The loneliness of this experience, isolated by language and coupled with a shy personality has made me pine for my own TW to help with the myriad of details involved in life in a foreign country. I’m sure I have unrealistic expectations of what companionship would entail. I have fantasies about being able to learn the language more easily, living out the rest of my life with the support of a local network and having most of my needs met. But, in reality that won’t happen for me. Asia is a notoriously difficult place for single women, let alone those that don’t conform to worldwide cultural standards for women (marriage or children). In this rural town, Thai people are generally very reserved with foreigners, mostly mired in their own insecurities about language abilities. And, while I have a decent level of self-esteem, I’m probably not the type of woman that any Thai male would be romantically interested in. Likely, I’m too old and too fat.
Just a couple of weeks ago, I had a glimpse of the TW experience.

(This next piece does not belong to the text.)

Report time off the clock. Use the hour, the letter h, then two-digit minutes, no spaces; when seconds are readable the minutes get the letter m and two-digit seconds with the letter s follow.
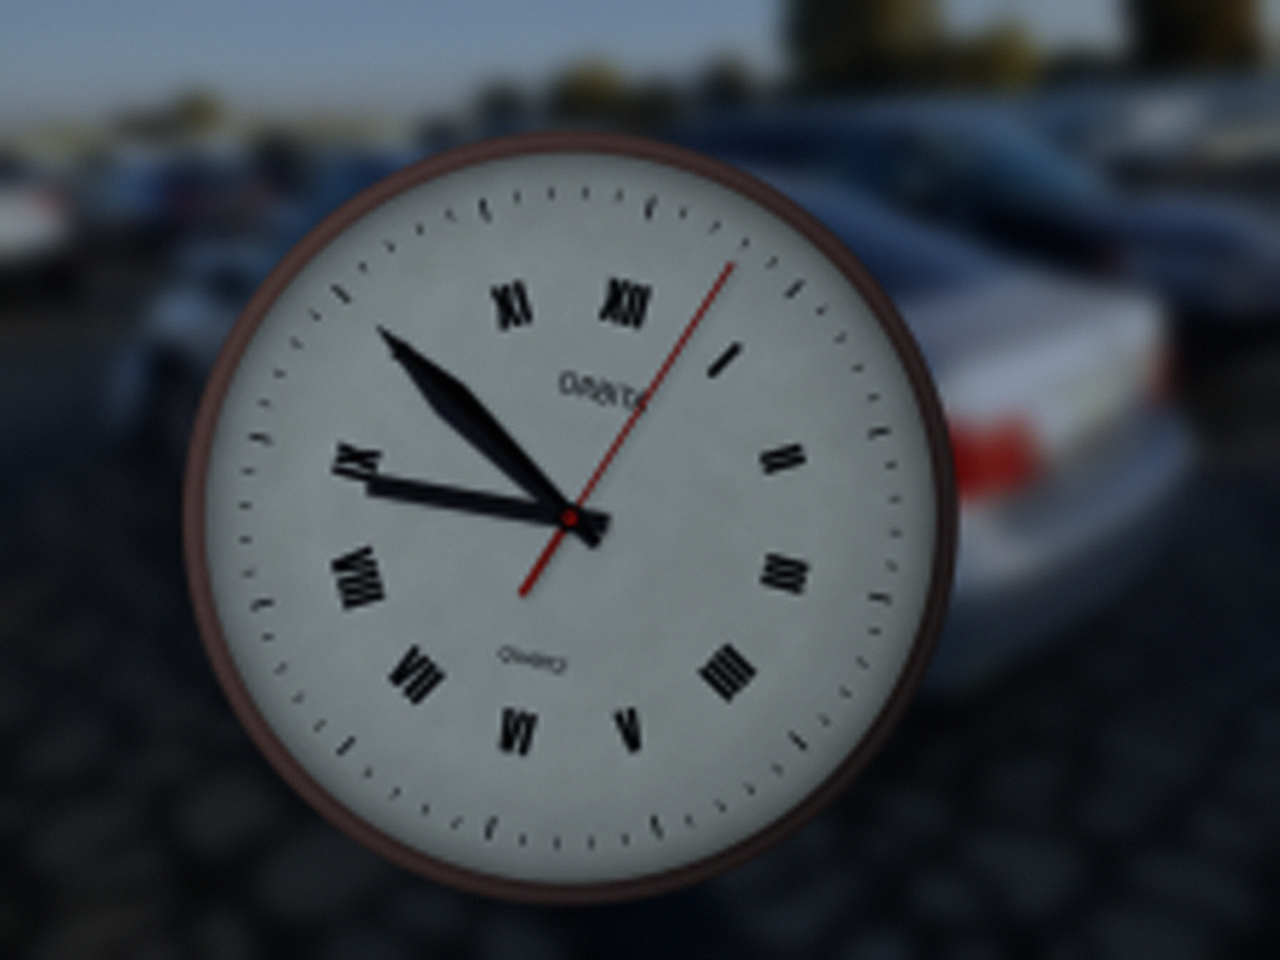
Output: 8h50m03s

My neighbor Kongdej sent me a text with an invitation to go on an outing to the Klong Lan waterfall just outside our town. Kongdej’s wife works (illegally) in a Thai restaurant in Texas. He’s a manager of a Government bank, which is a very good job. His teenage daughter goes to boarding school in Chiang Mai, and he speaks very good English. He drove, ordered, negotiated,interpreted and explained. He provided insights, answered some questions and we conversed with ease. I reveled in the ability to ask questions about many things and learned what the tapioca plant looks like and how Kamphaneng Phet’s building boom is related to the end of the Mayan calendar in 2012. We basked in the ionic mist of the rushing waterfall and the humid forest. We sang along to Karen Carpenter songs, which he told me was a pivotal part of his language acquisition. I got inspired to teach the first grader's the Seasame Street's iconic verse, "sing a song."

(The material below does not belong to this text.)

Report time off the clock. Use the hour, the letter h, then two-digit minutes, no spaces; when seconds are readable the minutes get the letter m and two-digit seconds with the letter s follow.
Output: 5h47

It was a seminal day in my experience in Thailand, having a nice day out with a Thai friend not connected with the school. That day cemented my decision to leave Thailand when my work visa expires in late September. I’ve always had a very broad but shallow social network, but my odds for making meaningful connections and gaining additional cultural acumen in this small rural province are so small that it felt like it was time to make a next step. There’s more to come in the next post, but in the meantime I’ll share a quote from the Bea Arthur character in Golden Girls, “The bottom line is, if you take a chance in life, sometimes good things happen, sometimes bad things happen. But honey, if you don’t take a chance, nothing happens.”